Memasuki puasa di hari kedua puluh satu, pasca Isya, saat menjelang malam sesudah lenyapnya sinar merah di ufuk barat, seperti biasanya, Si  Jhon dan Si Paneri selalu memanfaatkan waktunya untuk jagongan, bercengkerama, berdiskusi ataupun sharing dalam gaya insan kampung. Namun masih terhindar dari kesan "kampungan" dalam perbincangan di antara keduanya yang bertetangga dekat, dan karib itu.
Kali ini, keduanya berdiskusi dengan topik utama seputar ranah politik di kala negeri ini sedang menyongsong "tahun politik" 2023/2024.Â
"Sudah berbuka, Ri ..?" tanya Si Jhon kepada Si Paneri, mengawali perbincangannya.
"Sudah sejak siang tadi, Jhon!" jawab Si Paneri rileks tanpa beban.
"Lho, maksud sampeyan, Ri? Apa sampeyan sedang tidak berpuasa lantaran berhalangan?" tanya Si Jhon sembari tersenyum simpul, setengah meledek.
"Ya, ayas gak puasa lantaran berhalangan besar, Jhon! Yakni, pekerjaan sehari-hari sebagai buruh bangunan yang saban hari keluarkan peluh dan butuh kalori energi agar tak loyo dalam bekerja pada saat berhadapan dengan garis siang. Apalagi, pas bekerja di sebuah proyek bangunan gedung pencakar langit milik para boss juragan borju yang bermodal gede, yang serba ditarget pencapaian pekerjaannya dengan super ketat. Gak ngerasakno pasa, Jhon!"
"Ya, ya, ya ... ayas bisa memaklumi, Ri kalau itu alasan logis sampeyan kenapa tak puasa, " timpal Si Jhon bernada toleran.

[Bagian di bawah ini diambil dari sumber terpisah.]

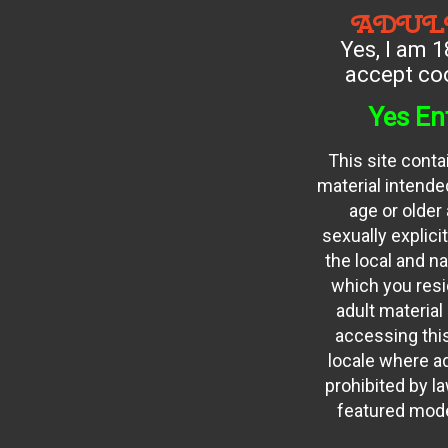
ADUL
Yes, I am 1
accept coo
Yes En
This site conta
material intended
age or older
sexually explici
the local and na
which you resid
adult material
accessing this
locale where ad
prohibited by law
featured mode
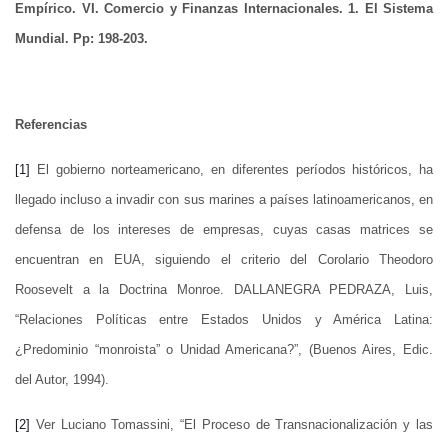
Empírico. VI. Comercio y Finanzas Internacionales. 1. El Sistema
Mundial. Pp: 198-203.
Referencias
[1]
El gobierno norteamericano, en diferentes períodos históricos, ha
llegado incluso a invadir con sus marines a países latinoamericanos, en
defensa de los intereses de empresas, cuyas casas matrices se
encuentran en EUA, siguiendo el criterio del Corolario Theodoro
Roosevelt a la Doctrina Monroe. DALLANEGRA PEDRAZA, Luis,
“Relaciones Políticas entre Estados Unidos y América Latina:
¿Predominio “monroista” o Unidad Americana?”, (Buenos Aires, Edic.
del Autor, 1994).
[2]
Ver Luciano Tomassini, “El Proceso de Transnacionalización y las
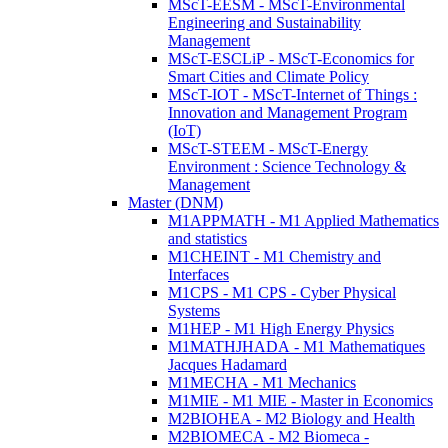
MScT-EESM - MScT-Environmental
Engineering and Sustainability
Management
MScT-ESCLiP - MScT-Economics for
Smart Cities and Climate Policy
MScT-IOT - MScT-Internet of Things :
Innovation and Management Program
(IoT)
MScT-STEEM - MScT-Energy
Environment : Science Technology &
Management
Master (DNM)
M1APPMATH - M1 Applied Mathematics
and statistics
M1CHEINT - M1 Chemistry and
Interfaces
M1CPS - M1 CPS - Cyber Physical
Systems
M1HEP - M1 High Energy Physics
M1MATHJHADA - M1 Mathematiques
Jacques Hadamard
M1MECHA - M1 Mechanics
M1MIE - M1 MIE - Master in Economics
M2BIOHEA - M2 Biology and Health
M2BIOMECA - M2 Biomeca -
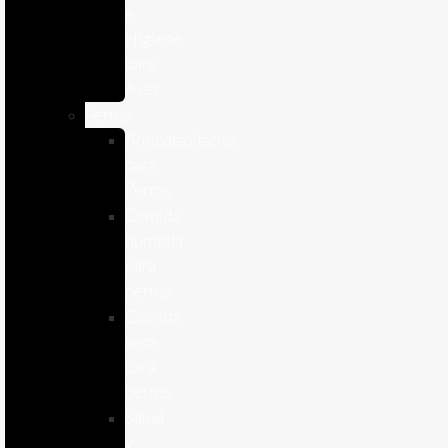
e
Higiene
para
Aves
Perros
Antiparasitários
para
Perros
Comida
humeda
para
perros
Comida
seca
para
perros
Salud
y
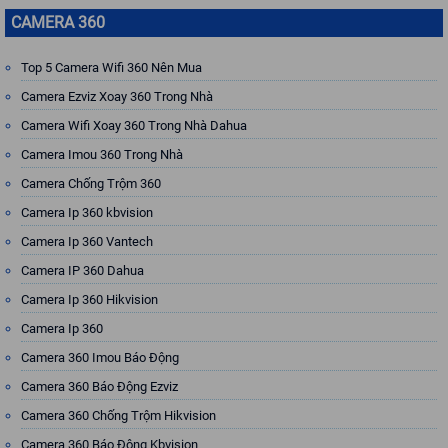
CAMERA 360
Top 5 Camera Wifi 360 Nên Mua
Camera Ezviz Xoay 360 Trong Nhà
Camera Wifi Xoay 360 Trong Nhà Dahua
Camera Imou 360 Trong Nhà
Camera Chống Trộm 360
Camera Ip 360 kbvision
Camera Ip 360 Vantech
Camera IP 360 Dahua
Camera Ip 360 Hikvision
Camera Ip 360
Camera 360 Imou Báo Động
Camera 360 Báo Động Ezviz
Camera 360 Chống Trộm Hikvision
Camera 360 Báo Động Kbvision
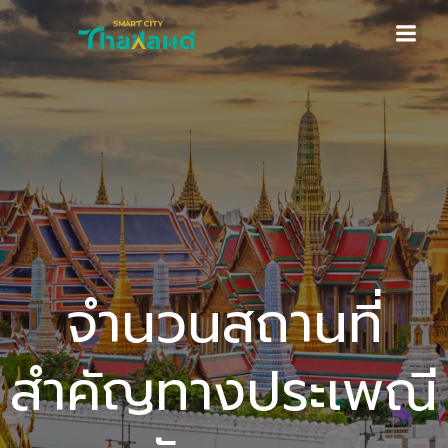
Skip
to
content
จำนวนสถานที่
สำคัญทางประเพณี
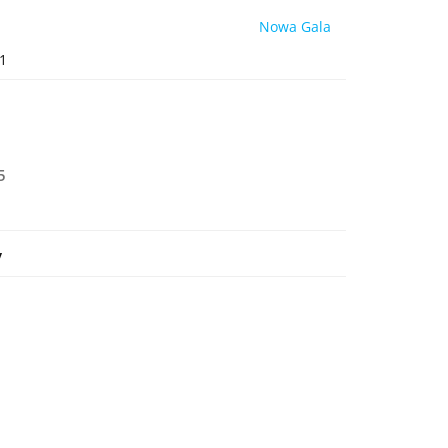
Nowa Gala
1
5
y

"Lha, sampeyan sendiri, jam segini, koq masih di rumah, apa tidak tarawih?" tanya balik Si Paneri.
"Gak, Ri. Ayas-pun berhalangan dalam hal ini."
"Berhalangan apa sampeyan, Jhon? Koq, sepertinya membalas dan mengimbangi argumen ayas barusan, ya? Hehehe ... " kelakar Si Paneri dengan bahasa dan nada bertutur penuh keguyuban sebagai tetangga.